I have done nothing for two days but wander around and stare at things. It is all gone, every gleam of it! And I can not bring it back—I know not what to do, where to turn. I stopped in one of the hardest parts of the whole thing—in the very midst of it; and how in the world am I to begin? I walk around, I sit down, I get up again; I try to put my thoughts upon it, I bring them back again and again. But I can not do it—I have let every thread of it go. What has tramping over the country and delight in houses got to do with my work?

I have nothing to write—the whole thing is a blank to me. And here I am, eating up my provisions!—This shows me what I am—what a child.

—But how am I to get up on those fearful heights again? How am I to take the first step toward those fearful heights again? I cry that all day!


June 20th.

Oh, the joy of being out in the woods! I never knew of it before—I never dreamed it!

It is better than an orchestra. To be able to stretch your arms! To have a place to walk! To be able to talk aloud!—to laugh—to shout—to do what you please!—to be free from all men, and the thought of all men!

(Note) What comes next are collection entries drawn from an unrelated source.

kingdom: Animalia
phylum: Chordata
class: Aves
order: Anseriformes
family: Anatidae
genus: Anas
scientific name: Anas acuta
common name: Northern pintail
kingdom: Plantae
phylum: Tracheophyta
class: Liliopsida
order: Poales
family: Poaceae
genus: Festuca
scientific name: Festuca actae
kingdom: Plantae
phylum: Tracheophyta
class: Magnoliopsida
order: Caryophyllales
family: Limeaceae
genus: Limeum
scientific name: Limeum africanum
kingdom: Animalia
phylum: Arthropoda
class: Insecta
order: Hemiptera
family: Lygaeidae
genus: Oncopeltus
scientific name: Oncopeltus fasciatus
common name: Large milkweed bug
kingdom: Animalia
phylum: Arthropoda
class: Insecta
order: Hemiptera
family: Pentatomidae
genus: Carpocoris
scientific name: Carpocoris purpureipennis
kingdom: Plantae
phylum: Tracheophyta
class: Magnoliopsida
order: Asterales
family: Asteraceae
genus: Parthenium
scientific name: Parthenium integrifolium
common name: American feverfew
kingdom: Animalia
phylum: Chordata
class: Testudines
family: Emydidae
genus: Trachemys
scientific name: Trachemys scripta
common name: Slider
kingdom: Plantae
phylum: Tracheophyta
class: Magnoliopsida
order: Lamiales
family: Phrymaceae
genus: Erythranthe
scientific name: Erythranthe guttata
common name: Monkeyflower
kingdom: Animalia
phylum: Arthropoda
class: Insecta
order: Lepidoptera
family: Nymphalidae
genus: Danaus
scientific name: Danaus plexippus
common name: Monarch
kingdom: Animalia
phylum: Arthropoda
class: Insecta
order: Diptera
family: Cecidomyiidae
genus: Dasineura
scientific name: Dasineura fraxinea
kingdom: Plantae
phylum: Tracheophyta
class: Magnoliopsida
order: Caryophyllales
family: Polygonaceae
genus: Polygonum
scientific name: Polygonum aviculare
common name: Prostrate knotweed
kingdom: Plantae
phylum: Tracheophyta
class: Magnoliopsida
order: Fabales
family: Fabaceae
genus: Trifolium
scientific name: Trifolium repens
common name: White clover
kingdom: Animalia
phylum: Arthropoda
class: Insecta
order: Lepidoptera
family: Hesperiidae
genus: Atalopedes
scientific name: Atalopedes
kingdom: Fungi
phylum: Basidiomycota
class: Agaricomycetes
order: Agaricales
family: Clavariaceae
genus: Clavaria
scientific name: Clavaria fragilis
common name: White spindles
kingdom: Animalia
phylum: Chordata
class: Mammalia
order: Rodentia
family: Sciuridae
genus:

And to hear your own poetry aloud!—I cried out to-day that I would go back and do the whole of The Captive over again, so that I could hear it out loud. It made me quite wild yesterday when I first realized that I was alone!

—Last night there was a gale, and the clouds sped over the moon, and the wind roared in the trees—and I roared too!

—“For I see the crescent promise of my spirit hath not set!”